The PEG-ASP DFCI ALL trial is one such effort. Dr DeAngelo discussed the results of this trial at the 2015 ASH Annual Meeting (abstract 80).
Patient population
Investigators enrolled 110 patients on the trial.
Patients had to be between 18 and 50 years of age, with untreated ALL and no history of secondary ALL. Patients with Burkitt’s lymphoma were excluded.
The patients’ median age was 32 (range, 18–50), 62% were male, 80% were white, and 85% were non-Hispanic. Eleven percent had central nervous system (CNS) status 2 or 3 prior to the initiation of chemotherapy.
Most (87%) had a performance status of 0 or 1, 82% had the B-cell and 18% the T-cell phenotype, 19% were Ph-positive, 6% had an MLL translocation (11q23), and 18% had other translocations.
Study design
Induction chemotherapy consisted of doxorubicin, prednisone, vincristine, PEG-ASP, and intrathecal therapy.
The first consolidation consisted of high-dose methotrexate followed by a BFM-like intensification and high-dose cytarabine, etoposide, and dexamethasone.
CNS prophylaxis included intrathecal chemotherapy and cranial irradiation.
The second consolidation consisted of eight 3-week courses of doxorubicin, vincristine, dexamethasone, 6-mercaptopurine, and 30 weeks of PEG-ASP.
The PEG-ASP was initially dosed at the pediatric level of 2500 IU/m2 every 2 weeks.
“But due to some toxicity concerns in this treatment strategy—with specific emphasis on liver function abnormalities with hyperbilirubinemia, elevations of AST/ALT—we decided to amend the protocol and decrease the PEG dose from 2500 to 2000 and increase the interval from every 2 weeks to every 3 weeks,” Dr DeAngelo said.
Therefore, during this 30-week course, patients received 10 doses of PEG ASP as opposed to 15.
“We also went back and swapped out the PEG asparaginase during induction and reinserted native E coli to really ascertain comparative properties,” he said.
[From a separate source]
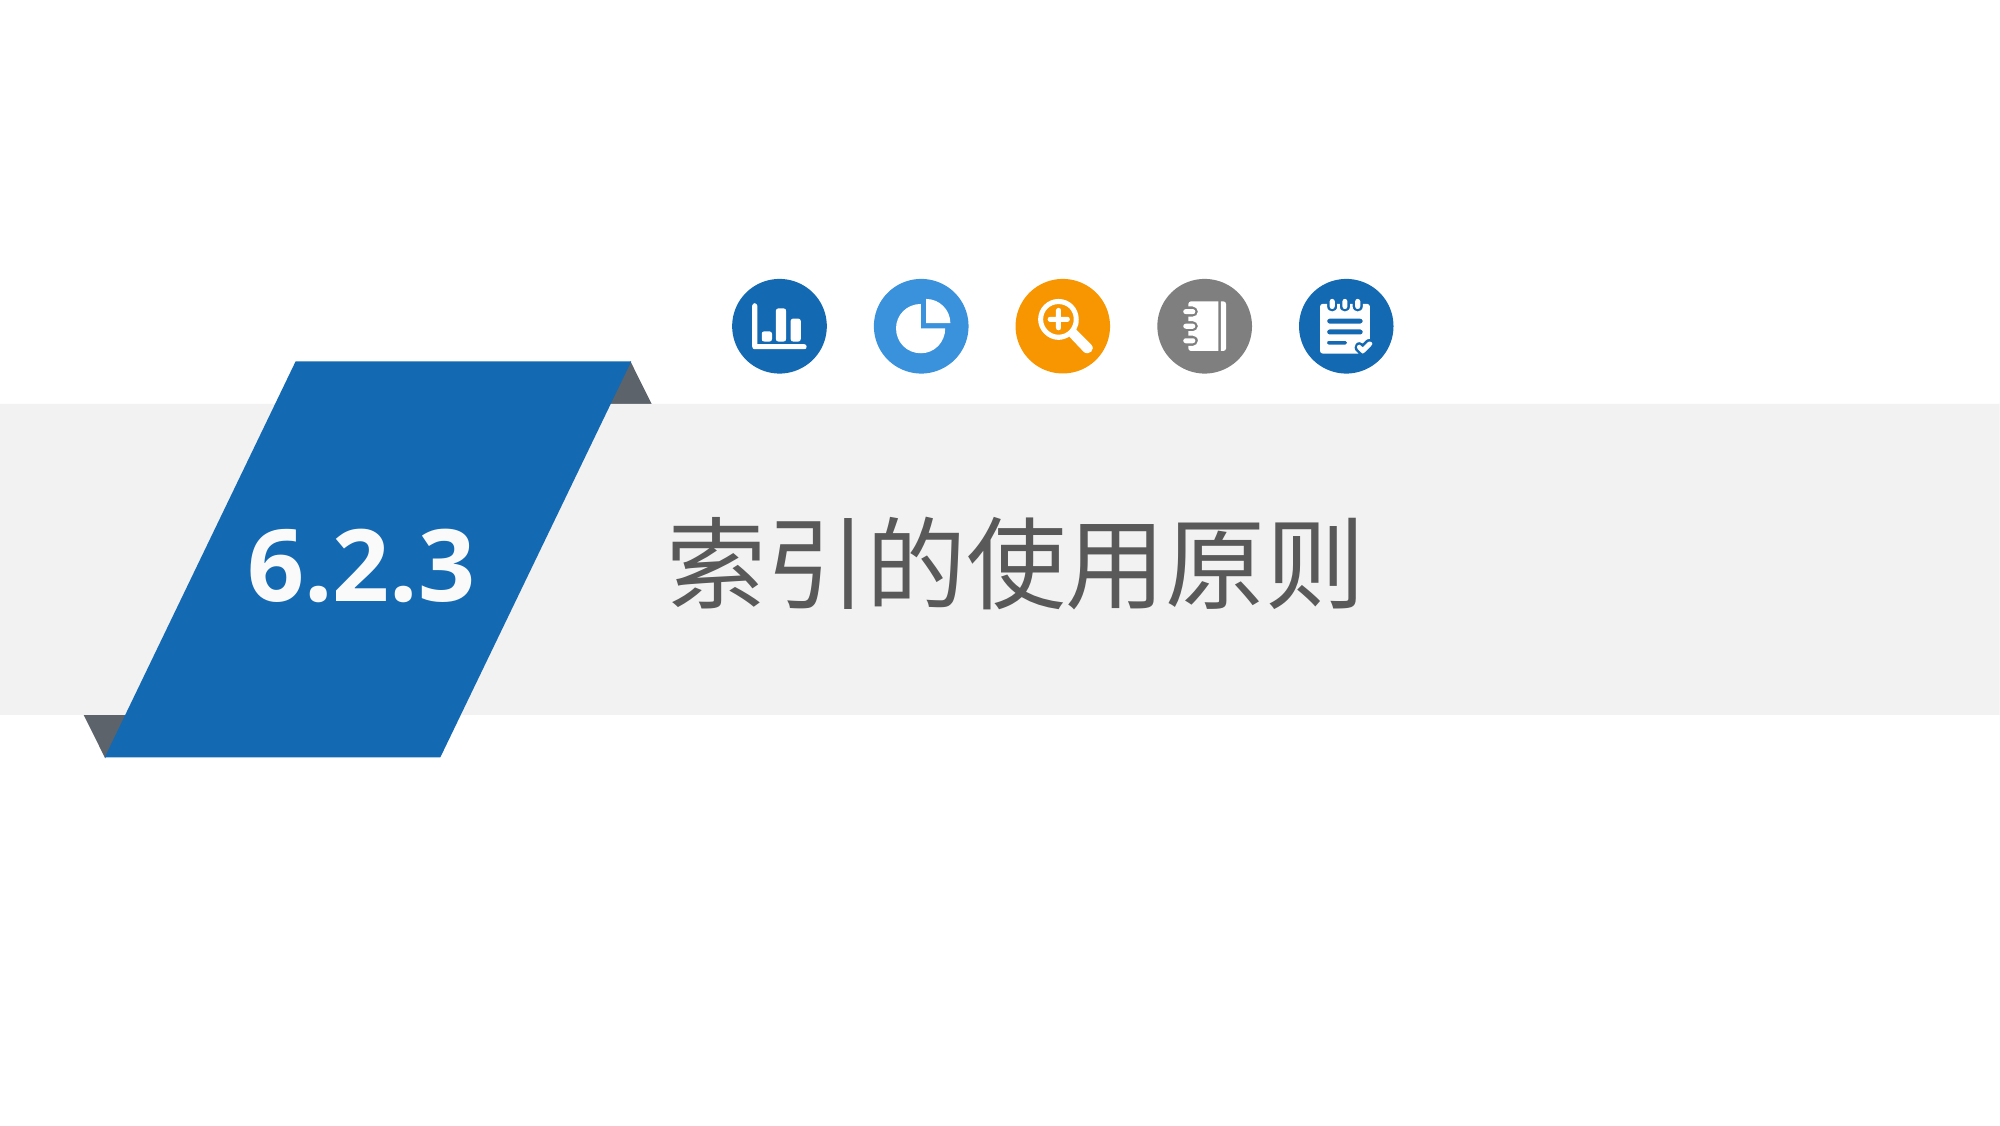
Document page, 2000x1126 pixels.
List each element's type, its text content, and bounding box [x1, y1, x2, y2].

text_box 索引的使用原则 [651, 494, 1612, 630]
text_box 6.2.3 [232, 494, 517, 630]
Maintenance therapy consisted of 3-week courses of vincristine, dexamethasone, methotrexate, and 6-mercaptopurine for 2 years from achievement of complete remission (CR).
During PEG-ASP therapy, patients received anticoagulation prophylaxis, preferably with low-molecular-weight heparin, as long as patients had a platelet count greater than 30,000/μL.
Results
Of the 110 patients enrolled, 65 received the higher dose of asparaginase, and 45 received the amended lower dose.
Ninety-one patients (89%) achieved a CR, 57 of whom received the higher dose of asparaginase and 34 the lower dose.